Video game consoles are expensive and, increasingly, the games they run appear across every machine. For that reason few consumers will purchase both Sony and Microsoft’s machines this Christmas. Instead they will have to make a choice and, having heavily invested in that choice, will be likely to vociferously defend it to their peers. This leads to the so-called "console wars", the playground-esque war of words between the rival console makers and their defenders. Are you "Team Sony" or "Team Microsoft"? It’s a question that Sony has, to a certain extent, played up to in 2013, making viral ads that poke fun at Mircosoft’s previous decision to tie games to player accounts, preventing the sharing or re-sale of games.

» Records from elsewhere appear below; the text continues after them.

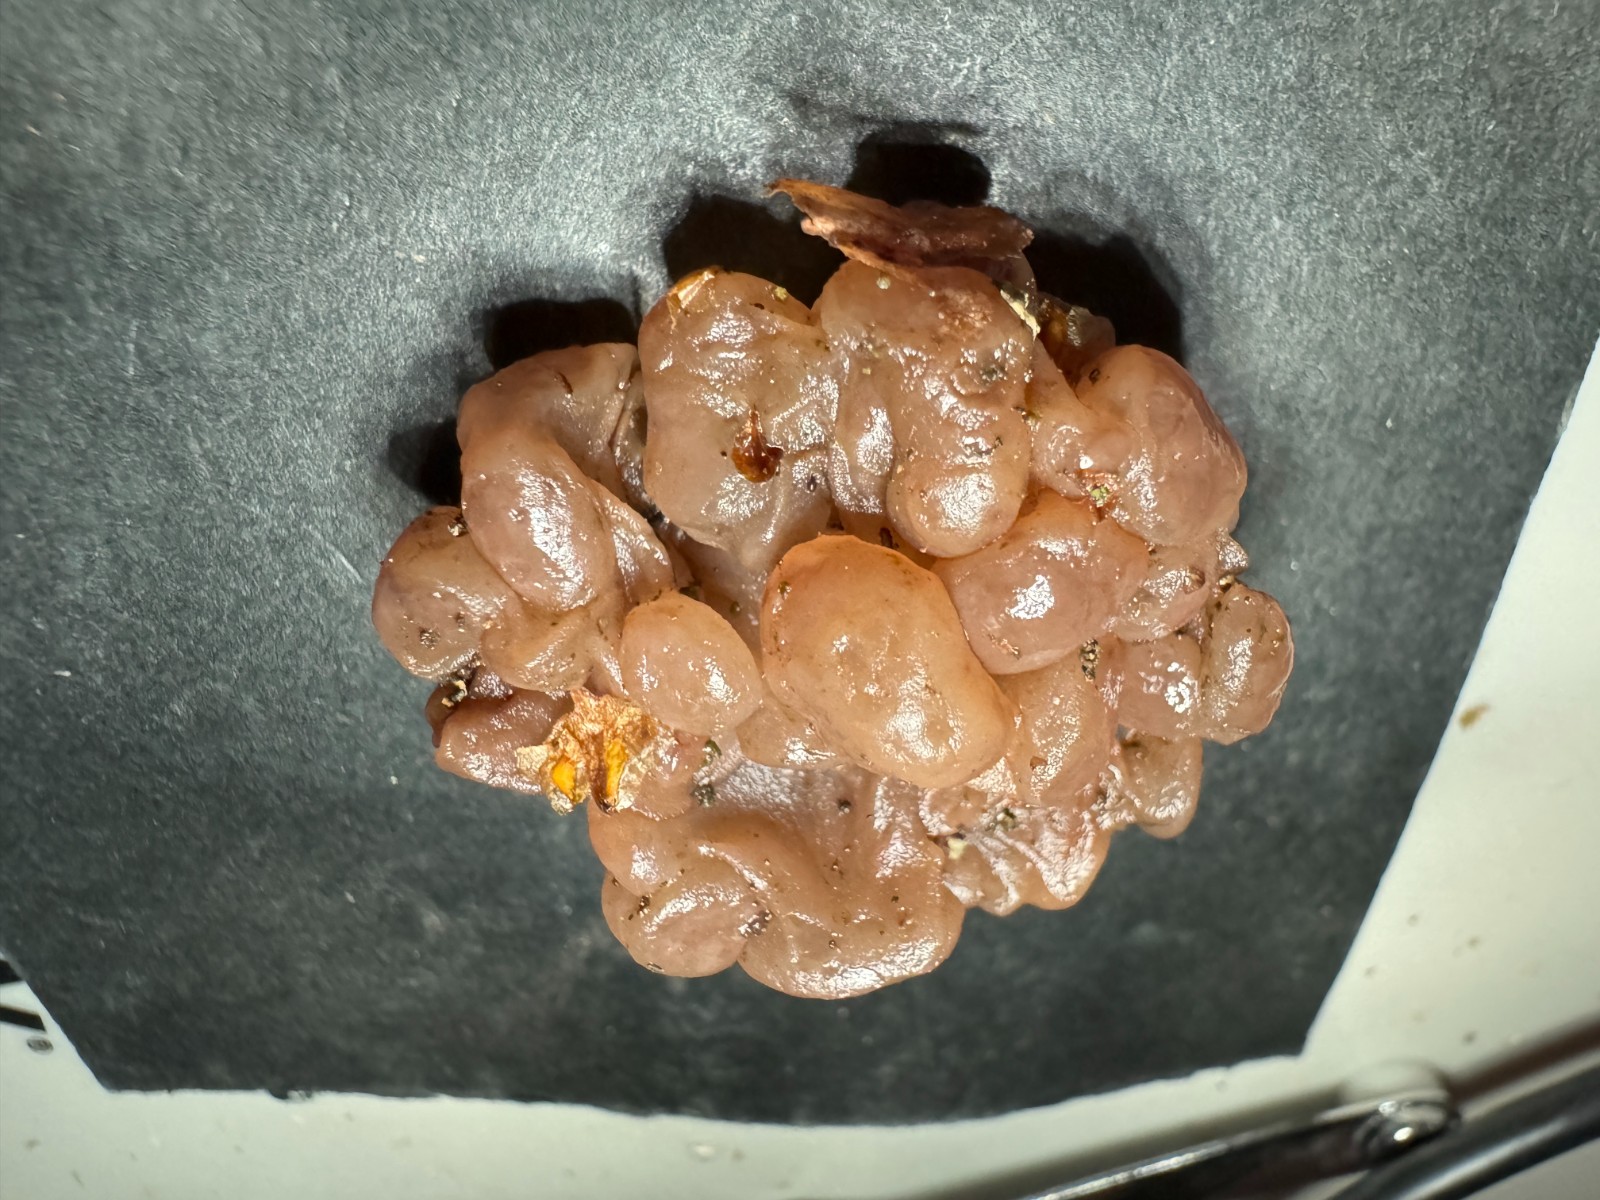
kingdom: Fungi
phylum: Ascomycota
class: Leotiomycetes
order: Helotiales
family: Gelatinodiscaceae
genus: Ascotremella
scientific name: Ascotremella faginea
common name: hjerne-bævreskive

This petty (if rather enjoyable) sniping is, perhaps, the last vestige of a hardware-driven industry. Some commentators doubt whether there will be a PlayStation V or Xbox Next in future years, as the world moves towards Spotify-esque cloud-based services. Hardware will continue its trajectory towards obsolescence, as access becomes everything. But, for now, Christmas 2013 is the setting for a traditional face-off between two tech giants, the battle for hearts, minds and wallets, that ungainly trench scramble for the two feet of territory in the living room beneath the television.

Back in Acton, where a film crew hopes to condense PlayStation’s 20-year history into an advertisement, the filming takes a short break. As the fluttering make-up attendants reset the actors’ faces, the ad’s creative director tells me: “One of my friends realised that he’d announced to me that he was getting married, having a baby and getting divorced to me while we were playing PlayStation at different times of our life.” He smiles. “Video games are a part of the larger fabric of our lives. That’s what we’re trying to communicate here.”

The truth in his statement is that video games, not video game consoles are what form our treasured memories. It’s their soundtracks, graphics, sound effects and imprints on our muscles that are able to call up those reminiscences with such force and immediacy. The marque of the console doesn’t matter very much. At least, it doesn’t apart from the fact that PlayStation 4 assuredly delivers on an old, old promise. “We will never withdraw from this business,” said Ogha, 20 years ago. With PlayStation 4 that resolve shows no sign of weakening.